### REQUIRED TASK 1
Convert the lines of the records below, which run from kingdom down to scientific name, into a Markdown table with columns "No." and "Line". Number each row, skip blank lines, and leave the pictures out.

[begin EXCERPT]

And yes i am at its limits with my trailer.


----------



## NJMikeC (Mar 29, 2006)

For a 28' I would recommend the 2500HD. Payload does matter and it is the law. Whether it is enforced or not is your pair of dice to throw.

More compelling yet is that I have never seen a member of this site or any other towing forum who switched from a 1/2 ton to a 3/4 ton and said let me go back to the 1/2 ton. Never saw that, doubt I will unless it is a small trailer. The 3/4 is a more solid towing platform and that is just plain fact.

Here is a good link to a rating of the HD pickups from Dodge, Ford and GM .

http://www.pickuptruck.com/html/2007/shoot...dshootout1.html


----------



## schrade (May 5, 2005)

I might be the first one to step down from a 3/4 ton towing a 26RS to now owning a 2006 expedition and looking for a "smaller" trailer either the 21RS or the 23rs.

However I am also able to get rid of a third vehicle by doing this. My wifes van lease was up, so we sold the F250 and picked up an expedition.
She wins because she gets three rows of seats, I loose because I lost my F250 Crew Cab.

But we all know, when Momma is happy....everybody is happy.


----------



## W4DRR (May 17, 2005)

Isn't it interesting that payload rating was not discussed that much until the new Tundras came out. Now it is the most important spec.









Bob


----------



## NJMikeC (Mar 29, 2006)

Not exactly true Bob. The older Tundras suffered far worse in GVWR and GCWR. The former was 6600 lbs and the latter was only 11,800 lbs and far short of the other 1/2 ton trucks.

All of this lack luster performance is spelled out in Toyota's market share and via Toyota's current marketing plans on the new one. Improved performance yes, 3/4 ton capabilities---- NO. It is what it is.


----------



## sleecjr (Mar 24, 2006)

W4DRR said:


> Isn't it interesting that payload rating was not discussed that much until the new Tundras came out. Now it is the most important spec.
> 
> 
> 
> ...


The real problem is every brand gives you a huge towing number. But when you look at the numbers it doesnt work out. It is all about advertising. Every one does it not just toyata.


----------



## Nathan (Jan 2, 2007)

Ok, I think most of us are saying the same thing here. Just like I already posted, I am not bashing the Tundra, I'm just saying it is a 1/2 ton truck and the GVWR will keep you from pulling a large trailer (unless you choose to violate it). I have the same delima with a domestic truck. BTW, for everyone who beleives that the GVWR seems to be something brought up to discredit the tundra, I had the same thing pointed out to me with my 150 before the Tundra came out. As I like to tell management at my work: "Automobiles don't travel fast enough to worry about quantum mechanics, and Newtonian physics hasn't changed in a few hundred years. Until it does, the answer to your question will not change"


----------



## Raymond (Mar 1, 2007)

arbee said:


> Shocking news! Consumer Reports picks a Japanese vehicle as their top pick.


Too funny. I would not read too much into consumer reports...us car guys know the bias.


----------



## Scoutr2 (Aug 21, 2006)

[end EXCERPT]

### REQUIRED TASK 2
In one to three sentences, explain why schrade, in the towing forum excerpt above, sold the F250 and got an Expedition.

[begin MATERIAL SUPPLIED]

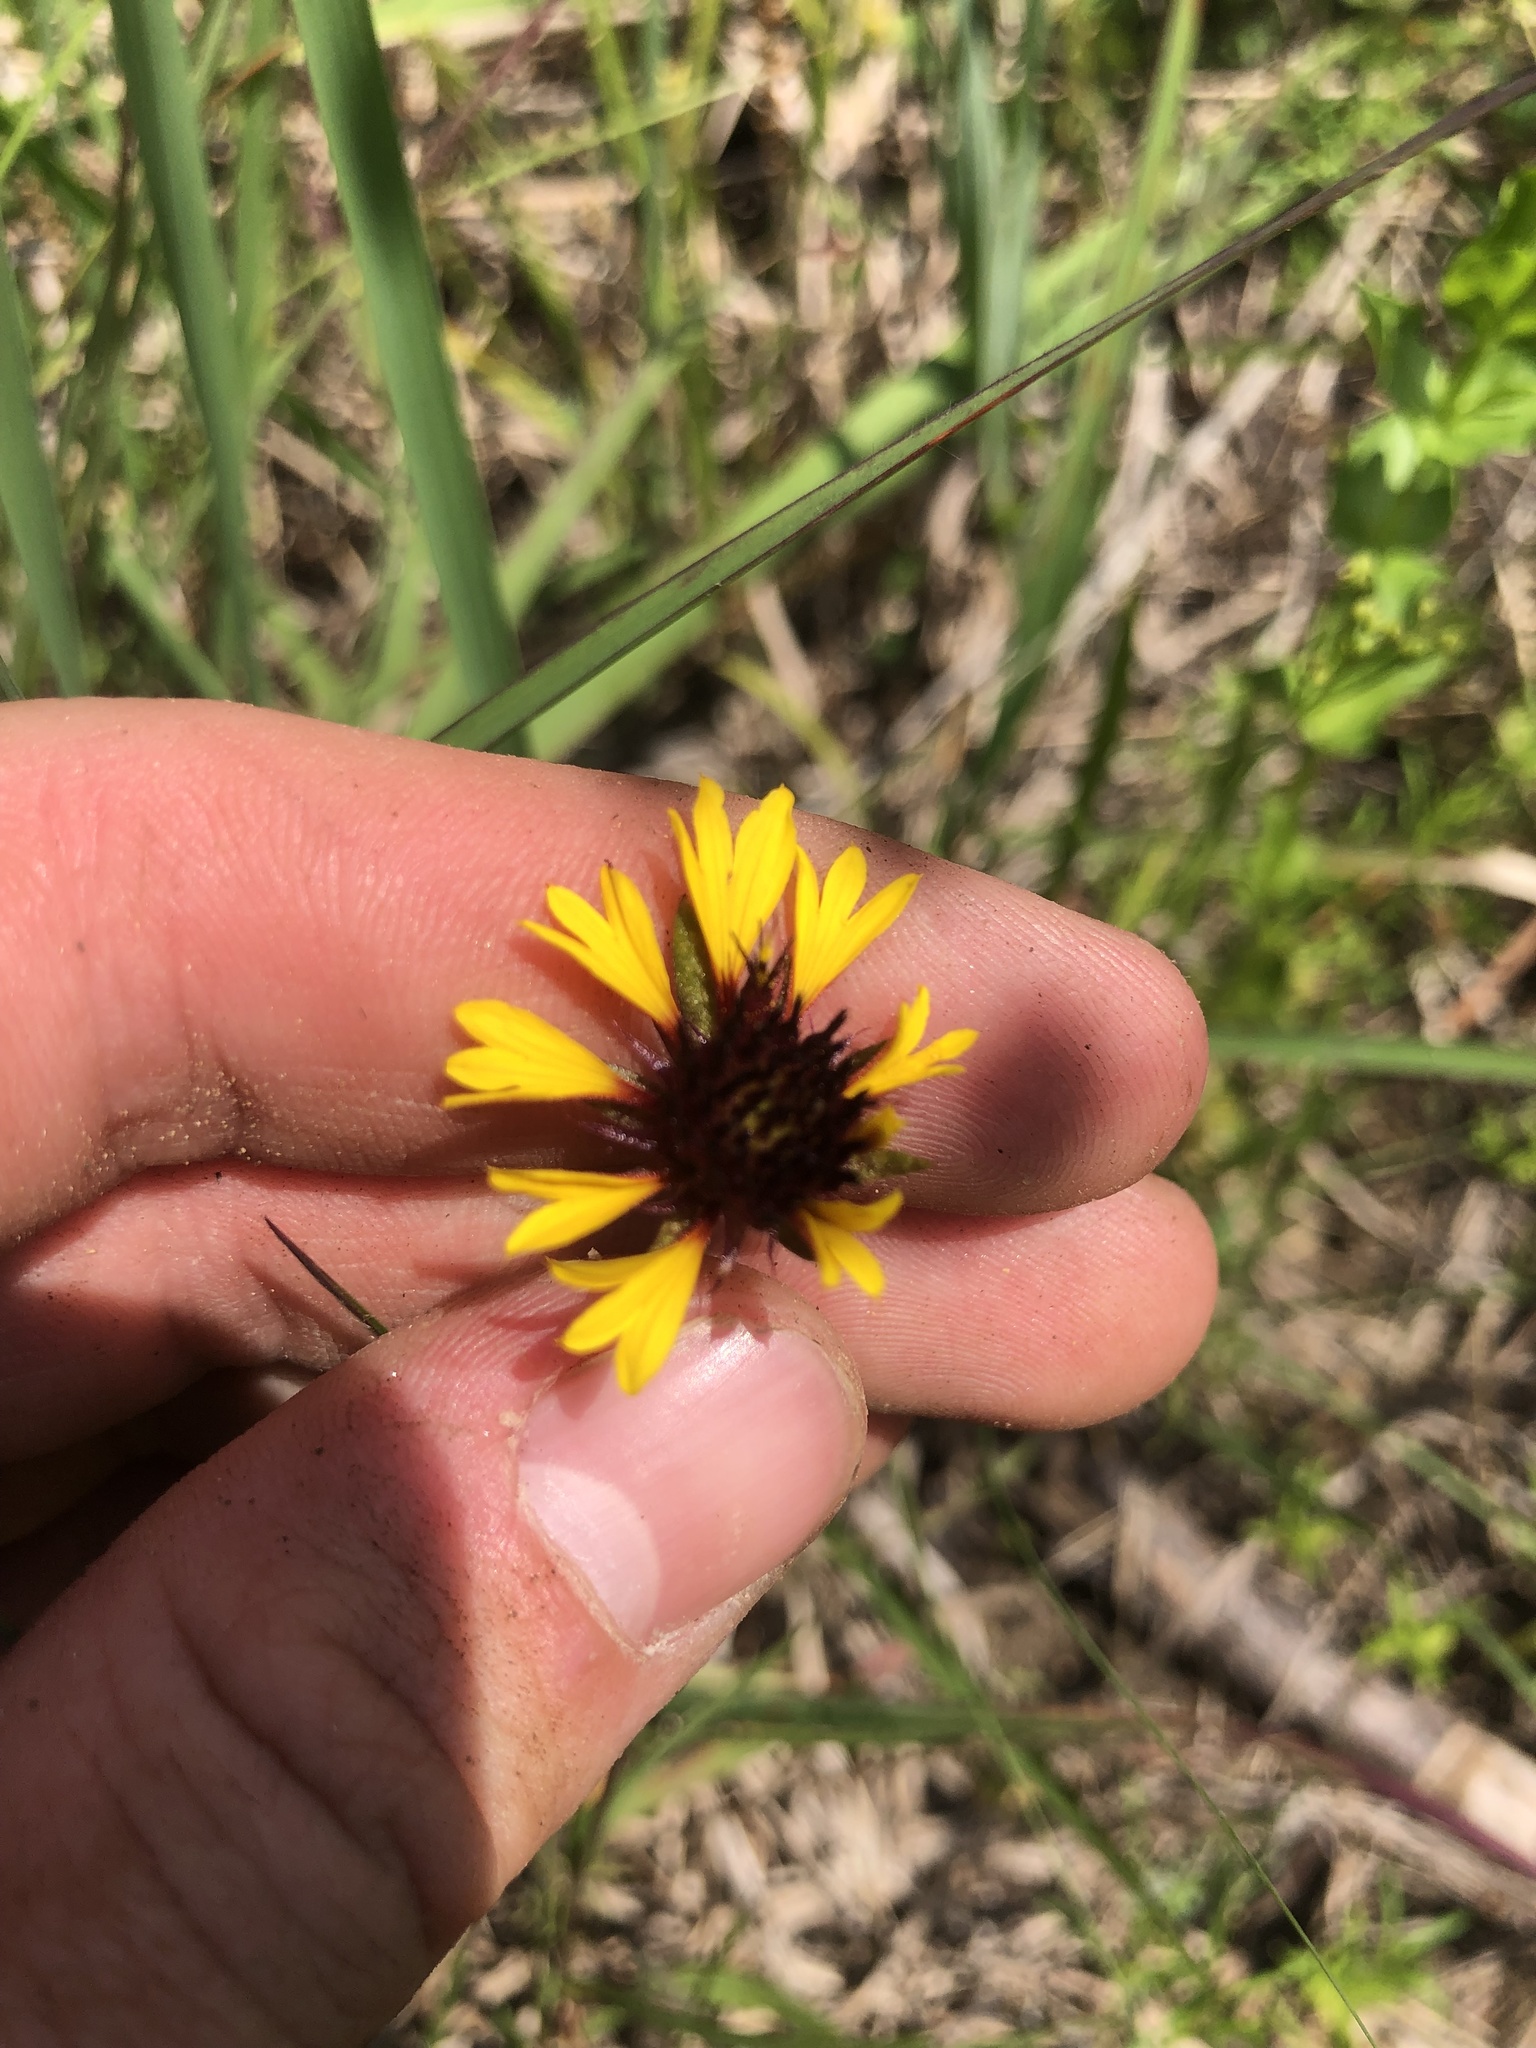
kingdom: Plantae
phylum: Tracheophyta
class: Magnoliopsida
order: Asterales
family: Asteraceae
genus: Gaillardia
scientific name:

[end MATERIAL SUPPLIED]

### EXPECTED OUTPUT 1
| No. | Line |
|---|---|
| 1 | kingdom: Plantae |
| 2 | phylum: Tracheophyta |
| 3 | class: Magnoliopsida |
| 4 | order: Asterales |
| 5 | family: Asteraceae |
| 6 | genus: Gaillardia |
| 7 | scientific name: |

### EXPECTED OUTPUT 2
The switch let the household get rid of a third vehicle. The lease on schrade's wife's van was up, so they sold the F250 and picked up an Expedition, which gives her three rows of seats.